Ce n’est pas une simple rhétorique politique ; c’est la base légale de l’affaire de l’administration contre Khalil. Le secrétaire d’État, Marco Rubio, a déclaré ouvertement qu’il avait été arrêté pour être « un soutien de Hamas » et pour « avoir suscité toutes sortes d’activités étudiantes anti-juives, antisémite ».
Même s’il avait explicitement déclaré une allégeance à Hamas et une haine des Juifs, ses opinions seraient toujours protégées par la Constitution. Mais aucune preuve n’a émergé qu’il détienne l’une ou l’autre de ces croyances. Khalil a explicitement désavoué l’antisémitisme dans son mouvement, déclarant à CNN que « la libération du peuple palestinien et du peuple juif sont entrelacées et vont de pair et vous ne pouvez pas réaliser l’un sans l’autre ».
Cependant, dans l’imaginaire de la droite, il n’y a pas de distinction entre le soutien aux Palestiniens et le soutien au Hamas. Tout comme, à gauche, la préoccupation pour la préservation des espaces réservés aux femmes ne peut indiquer qu’une transphobie profondément ancrée, à droite, critiquer Israël ne peut suggérer qu’une haine génocidaire des Juifs. Ainsi, pour les critiques du mouvement, le discours pro-palestinien doit être criminalisé et réprimé, même au prix de l’engagement de l’Amérique en faveur de la liberté d’expression.
La répression de la liberté d’expression par Trump ne s’arrêtera pas avec Khalil. « L’administration a indiqué que sa prochaine stratégie sera de s’en prendre aux citoyens américains pour avoir prétendument participé à des activités terroristes », déclare Younes. « Étant donné que l’activisme pro-Palestine est défini comme du terrorisme, c’est une perspective absolument horrifiante. »

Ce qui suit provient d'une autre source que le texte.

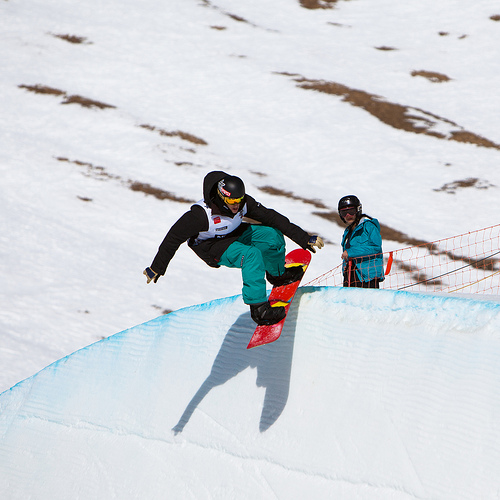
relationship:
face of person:
[212, 185, 252, 214] [150, 144, 321, 359]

Les attaques effrontées de Trump contre la liberté d’expression ne se limitent pas au discours pro-palestinien. Dans sa mission d’expurger l’« idéologie woke » du gouvernement fédéral et des entités qui en sont financées, Trump et Elon Musk ont dirigé la National Science Foundation à effectuer des recherches par mots-clés sur des termes défavorisés (comme « femmes » ou « divers ») dans sa base de données de subventions pour déterminer où effectuer des coupes. D’autres agences ont supprimé les références à de tels termes de leurs sites web, tout comme leurs contractants dans le secteur privé à but non lucratif. La campagne de dé-wokification de Trump a commencé à tracer les contours de l’appareil de censure de la Chine.
La volonté de faire taire l’opposition politique n’est ni une prédisposition spécifiquement républicaine ni démocrate. Au contraire, c’est l’impulsion irrésistible de quiconque se trouve aux commandes. Ceux qui ont le pouvoir de censurer leurs opposants idéologiques auront tendance à le faire ; cela était vrai sous l’administration de Biden et c’est tout aussi vrai sous celle de Trump. Mais comme tout ce que fait Trump, c’est poussé à l’extrême.
Si les tribunaux ne l’arrêtent pas, les républicains devraient se préparer à un avenir où ils récolteront ce qu’ils sèment, tout comme les démocrates le font maintenant. La droite ne sera pas au pouvoir pour toujours. Lorsque leurs adversaires idéologiques reviendront à la Maison Blanche, la pleine force de l’État pourrait être tournée contre quiconque s’oppose aux orthodoxies libérales, éclipsant ce qui s’est passé même au plus fort de la Grande Réveil. L’ampleur de cette répression rendra la censure de Biden sur le Covid subtile en comparaison.
Dans leur course pour restreindre le droit à la libre expression de l’autre, les deux partis ont contribué à cette catastrophe. Nous aurons de la chance si la démocratie américaine survit à cela.